Dr. Rama Soundararajan
The University of Texas MD Anderson Cancer Center
Department of Translational Molecular Pathology
My research interests can be broadly divided into 3 major categories – 1) understanding the context-dependent role of pleiotropic signaling cascades in the progression of variant/neuroendocrine prostate cancers; 2) investigating the molecular links between hypertension and cancer, and 3) identifying determinants of metastatic competence in breast and prostate carcinoma cells.
Our recent efforts have led to the discovery of a novel embryonic gene expression signature that predicts metastatic proficiency in tumor cells. We are currently refining this signature for better prediction of clinical outcome. We have also demonstrated that aggressive carcinoma cells that are insensitive to therapy, are characterized by elevated epithelial-to-mesenchymal transition (EMT) signaling, and that targeting these cascades using well-tolerated small molecule therapeutics (impacting pleiotropic kinase signaling) restores epithelial attributes and drug-sensitivity, and also reduces the shedding of circulating tumor cells in vivo, with significant shrinkage in the tumor mass (using a variety of models, including human-in-mouse xenografts).

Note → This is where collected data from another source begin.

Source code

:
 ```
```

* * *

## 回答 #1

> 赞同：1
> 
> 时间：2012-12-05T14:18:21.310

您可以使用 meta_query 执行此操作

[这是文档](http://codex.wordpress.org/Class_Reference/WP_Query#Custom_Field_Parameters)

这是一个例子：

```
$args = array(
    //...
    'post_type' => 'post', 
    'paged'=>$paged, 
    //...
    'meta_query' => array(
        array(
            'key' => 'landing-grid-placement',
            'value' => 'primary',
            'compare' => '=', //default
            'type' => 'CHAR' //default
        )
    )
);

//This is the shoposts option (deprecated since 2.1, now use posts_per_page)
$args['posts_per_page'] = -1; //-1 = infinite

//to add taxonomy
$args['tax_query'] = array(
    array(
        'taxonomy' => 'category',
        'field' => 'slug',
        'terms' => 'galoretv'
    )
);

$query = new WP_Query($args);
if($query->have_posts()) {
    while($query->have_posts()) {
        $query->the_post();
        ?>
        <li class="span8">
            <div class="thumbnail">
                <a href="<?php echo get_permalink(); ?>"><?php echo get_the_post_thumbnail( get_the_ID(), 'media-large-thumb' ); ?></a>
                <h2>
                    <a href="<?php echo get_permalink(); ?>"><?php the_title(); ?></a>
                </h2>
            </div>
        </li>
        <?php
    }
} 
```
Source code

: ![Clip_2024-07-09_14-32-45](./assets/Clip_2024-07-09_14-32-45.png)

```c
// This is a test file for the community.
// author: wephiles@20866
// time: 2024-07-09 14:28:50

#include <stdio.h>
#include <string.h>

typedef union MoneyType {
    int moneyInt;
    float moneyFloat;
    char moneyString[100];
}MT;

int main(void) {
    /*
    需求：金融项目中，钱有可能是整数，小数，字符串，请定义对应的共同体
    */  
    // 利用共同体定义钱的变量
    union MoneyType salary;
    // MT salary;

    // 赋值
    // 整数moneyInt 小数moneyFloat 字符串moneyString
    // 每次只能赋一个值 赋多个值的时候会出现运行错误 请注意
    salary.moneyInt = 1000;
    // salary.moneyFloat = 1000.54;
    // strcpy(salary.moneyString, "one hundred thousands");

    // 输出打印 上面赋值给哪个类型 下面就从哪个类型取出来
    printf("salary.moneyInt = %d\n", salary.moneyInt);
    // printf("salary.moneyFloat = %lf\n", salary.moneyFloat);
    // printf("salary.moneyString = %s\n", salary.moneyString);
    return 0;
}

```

Validation of direct targets of EMT signaling has permitted the exploration of FDA-approved signaling inhibitors as novel treatment strategies for targeting cancer stem-cell (CSC) functions.
I am also interested in understanding the role of sodium influx in the fundamental biology of cell migration, as it pertains to metastatic competence bestowed by the EMT/cancer stem-cell phenotype in breast carcinoma cells. Hypertension has long been recognized as an independent risk factor for cancer. However, the contribution of major players in this field to breast tumor progression and metastasis remains largely unknown. We have discovered that inhibiting a complex that is commonly associated with hypertension and the maintenance of blood pressure, can selectively yet significantly diminish the migratory capacity of highly invasive, drug-resistant triple-negative breast cancer cells, as well as markedly impede their CSC properties. We are currently examining the functional relevance of these observations in multiple independent experimental model systems.